(TASK OBJECTIVE) Go through the entries below and tally each line holding the string "Configuration". Return the number only.

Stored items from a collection

####

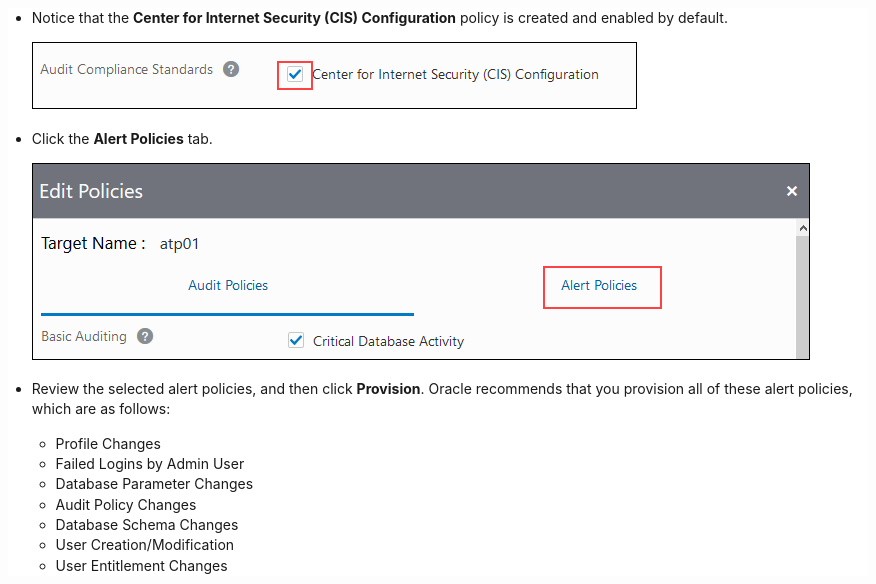 

- Notice that the **Center for Internet Security (CIS) Configuration** policy is created and enabled by default.

  ![Center for Internet Security (CIS) Configuration policy](images/177413664.png)


- Click the **Alert Policies** tab.

  ![Alert Policies tab](images/177413668.png)



- Review the selected alert policies, and then click **Provision**. Oracle recommends that you provision all of these alert policies, which are as follows:
  - Profile Changes
  - Failed Logins by Admin User
  - Database Parameter Changes
  - Audit Policy Changes
  - Database Schema Changes
  - User Creation/Modification
  - User Entitlement Changes
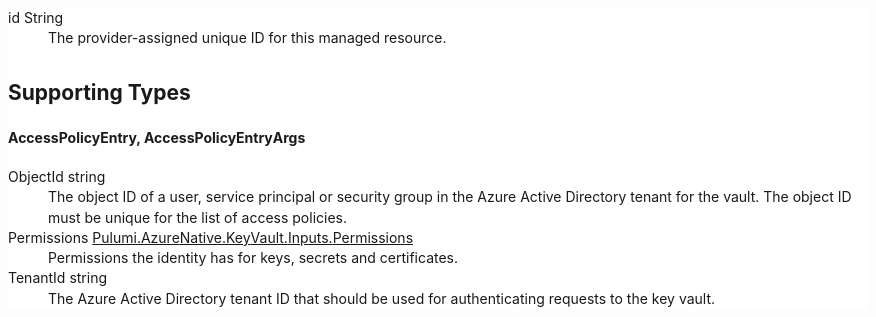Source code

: <div>
<pulumi-choosable type="language" values="yaml">
<dl class="resources-properties"><dt class="property-"
            title="">
        <span id="id_yaml">
<a data-swiftype-name="resource-property" data-swiftype-type="text" href="#id_yaml" style="color: inherit; text-decoration: inherit;">id</a>
</span>
        <span class="property-indicator"></span>
        <span class="property-type">String</span>
    </dt>
    <dd>The provider-assigned unique ID for this managed resource.</dd></dl>
</pulumi-choosable>
</div>







## Supporting Types



<h4 id="accesspolicyentry">
Access<wbr>Policy<wbr>Entry<pulumi-choosable type="language" values="python,go" class="inline">, Access<wbr>Policy<wbr>Entry<wbr>Args</pulumi-choosable>
</h4>

<div>
<pulumi-choosable type="language" values="csharp">
<dl class="resources-properties"><dt class="property-required"
            title="Required">
        <span id="objectid_csharp">
<a data-swiftype-name="resource-property" data-swiftype-type="text" href="#objectid_csharp" style="color: inherit; text-decoration: inherit;">Object<wbr>Id</a>
</span>
        <span class="property-indicator"></span>
        <span class="property-type">string</span>
    </dt>
    <dd>The object ID of a user, service principal or security group in the Azure Active Directory tenant for the vault. The object ID must be unique for the list of access policies.</dd><dt class="property-required"
            title="Required">
        <span id="permissions_csharp">
<a data-swiftype-name="resource-property" data-swiftype-type="text" href="#permissions_csharp" style="color: inherit; text-decoration: inherit;">Permissions</a>
</span>
        <span class="property-indicator"></span>
        <span class="property-type"><a href="#permissions">Pulumi.<wbr>Azure<wbr>Native.<wbr>Key<wbr>Vault.<wbr>Inputs.<wbr>Permissions</a></span>
    </dt>
    <dd>Permissions the identity has for keys, secrets and certificates.</dd><dt class="property-required"
            title="Required">
        <span id="tenantid_csharp">
<a data-swiftype-name="resource-property" data-swiftype-type="text" href="#tenantid_csharp" style="color: inherit; text-decoration: inherit;">Tenant<wbr>Id</a>
</span>
        <span class="property-indicator"></span>
        <span class="property-type">string</span>
    </dt>
    <dd>The Azure Active Directory tenant ID that should be used for authenticating requests to the key vault.</dd><dt class="property-optional"
            title="Optional">
        <span id="applicationid_csharp">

####

(RESPONSE FOR THIS EXERCISE) 2